• Exercise material:
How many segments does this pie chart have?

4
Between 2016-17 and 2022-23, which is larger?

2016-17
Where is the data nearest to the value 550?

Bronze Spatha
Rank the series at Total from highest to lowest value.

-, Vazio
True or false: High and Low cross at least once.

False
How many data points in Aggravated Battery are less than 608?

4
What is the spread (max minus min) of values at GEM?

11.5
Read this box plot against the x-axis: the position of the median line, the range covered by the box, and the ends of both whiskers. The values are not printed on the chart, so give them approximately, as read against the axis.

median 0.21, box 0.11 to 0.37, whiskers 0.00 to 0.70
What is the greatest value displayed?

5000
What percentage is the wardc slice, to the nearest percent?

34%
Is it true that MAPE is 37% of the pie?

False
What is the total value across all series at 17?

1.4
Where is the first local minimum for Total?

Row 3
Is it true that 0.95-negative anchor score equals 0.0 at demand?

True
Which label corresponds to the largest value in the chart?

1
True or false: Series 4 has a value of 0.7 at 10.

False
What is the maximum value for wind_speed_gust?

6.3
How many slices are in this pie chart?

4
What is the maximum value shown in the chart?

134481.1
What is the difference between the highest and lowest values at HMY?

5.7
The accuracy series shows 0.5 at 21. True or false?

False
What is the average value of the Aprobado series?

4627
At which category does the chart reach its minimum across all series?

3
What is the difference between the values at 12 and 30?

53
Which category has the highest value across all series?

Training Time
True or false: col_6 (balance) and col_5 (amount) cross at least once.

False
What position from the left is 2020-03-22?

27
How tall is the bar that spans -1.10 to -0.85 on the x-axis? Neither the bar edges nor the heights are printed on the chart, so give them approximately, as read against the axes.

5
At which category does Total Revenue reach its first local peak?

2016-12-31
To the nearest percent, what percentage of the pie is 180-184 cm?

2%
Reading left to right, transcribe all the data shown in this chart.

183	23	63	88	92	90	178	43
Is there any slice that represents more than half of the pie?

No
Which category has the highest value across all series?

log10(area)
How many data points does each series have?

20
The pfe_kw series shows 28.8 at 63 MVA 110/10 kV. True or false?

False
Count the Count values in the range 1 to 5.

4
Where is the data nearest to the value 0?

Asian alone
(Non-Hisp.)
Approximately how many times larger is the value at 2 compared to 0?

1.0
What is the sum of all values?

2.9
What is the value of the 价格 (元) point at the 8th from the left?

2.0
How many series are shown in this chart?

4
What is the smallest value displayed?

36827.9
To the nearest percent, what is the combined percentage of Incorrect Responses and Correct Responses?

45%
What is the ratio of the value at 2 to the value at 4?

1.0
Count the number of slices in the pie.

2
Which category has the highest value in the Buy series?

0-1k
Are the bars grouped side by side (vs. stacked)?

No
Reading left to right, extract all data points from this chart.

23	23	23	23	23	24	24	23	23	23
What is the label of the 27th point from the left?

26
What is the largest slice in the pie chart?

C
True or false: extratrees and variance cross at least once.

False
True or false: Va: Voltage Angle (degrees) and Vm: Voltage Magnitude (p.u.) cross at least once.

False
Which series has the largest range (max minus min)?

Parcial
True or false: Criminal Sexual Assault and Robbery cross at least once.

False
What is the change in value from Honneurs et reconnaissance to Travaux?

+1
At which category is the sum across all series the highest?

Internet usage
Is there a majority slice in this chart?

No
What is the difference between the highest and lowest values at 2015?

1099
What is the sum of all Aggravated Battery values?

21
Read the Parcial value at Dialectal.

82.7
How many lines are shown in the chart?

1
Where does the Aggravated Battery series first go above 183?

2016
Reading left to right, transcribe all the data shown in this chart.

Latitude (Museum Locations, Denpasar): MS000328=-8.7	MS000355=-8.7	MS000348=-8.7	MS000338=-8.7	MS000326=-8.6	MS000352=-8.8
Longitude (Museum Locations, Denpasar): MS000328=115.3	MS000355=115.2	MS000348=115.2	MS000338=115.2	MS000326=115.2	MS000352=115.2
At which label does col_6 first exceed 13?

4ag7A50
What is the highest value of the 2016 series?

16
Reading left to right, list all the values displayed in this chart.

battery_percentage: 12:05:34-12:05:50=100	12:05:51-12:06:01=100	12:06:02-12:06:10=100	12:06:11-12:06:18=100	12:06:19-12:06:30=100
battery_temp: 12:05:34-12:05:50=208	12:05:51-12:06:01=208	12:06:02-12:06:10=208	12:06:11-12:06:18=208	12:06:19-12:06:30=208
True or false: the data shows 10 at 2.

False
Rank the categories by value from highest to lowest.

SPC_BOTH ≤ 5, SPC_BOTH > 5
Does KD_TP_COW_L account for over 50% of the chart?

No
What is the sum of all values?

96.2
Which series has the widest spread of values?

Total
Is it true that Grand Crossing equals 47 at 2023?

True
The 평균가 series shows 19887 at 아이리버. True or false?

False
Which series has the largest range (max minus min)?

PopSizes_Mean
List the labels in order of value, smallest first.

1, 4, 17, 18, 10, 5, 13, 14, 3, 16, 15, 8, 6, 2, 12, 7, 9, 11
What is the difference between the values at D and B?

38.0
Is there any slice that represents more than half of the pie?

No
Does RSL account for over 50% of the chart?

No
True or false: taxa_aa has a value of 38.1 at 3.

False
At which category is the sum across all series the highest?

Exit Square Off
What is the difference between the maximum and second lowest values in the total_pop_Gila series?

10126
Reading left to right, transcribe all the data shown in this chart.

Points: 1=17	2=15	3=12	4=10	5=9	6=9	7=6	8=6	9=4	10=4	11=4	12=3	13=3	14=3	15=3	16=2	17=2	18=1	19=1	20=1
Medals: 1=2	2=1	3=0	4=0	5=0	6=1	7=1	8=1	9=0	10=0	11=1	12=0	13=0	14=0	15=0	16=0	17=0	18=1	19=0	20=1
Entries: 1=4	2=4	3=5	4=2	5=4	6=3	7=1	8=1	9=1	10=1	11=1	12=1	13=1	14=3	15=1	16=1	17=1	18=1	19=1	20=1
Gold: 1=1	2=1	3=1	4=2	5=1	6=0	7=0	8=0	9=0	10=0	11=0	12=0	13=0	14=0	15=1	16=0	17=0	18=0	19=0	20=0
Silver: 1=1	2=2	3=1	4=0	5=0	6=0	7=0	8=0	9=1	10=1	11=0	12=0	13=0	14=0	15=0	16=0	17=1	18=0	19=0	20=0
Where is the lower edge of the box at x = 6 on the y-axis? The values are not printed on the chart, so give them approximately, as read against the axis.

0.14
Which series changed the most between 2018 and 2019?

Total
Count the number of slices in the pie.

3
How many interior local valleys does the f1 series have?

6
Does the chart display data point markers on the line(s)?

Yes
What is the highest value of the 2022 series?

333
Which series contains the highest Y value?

• What you should do:
Reproduce the stretch of the data from its first line through the line containing "What is the spread", keeping every line unchanged.

• Solution for this problem:
How many segments does this pie chart have?

4
Between 2016-17 and 2022-23, which is larger?

2016-17
Where is the data nearest to the value 550?

Bronze Spatha
Rank the series at Total from highest to lowest value.

-, Vazio
True or false: High and Low cross at least once.

False
How many data points in Aggravated Battery are less than 608?

4
What is the spread (max minus min) of values at GEM?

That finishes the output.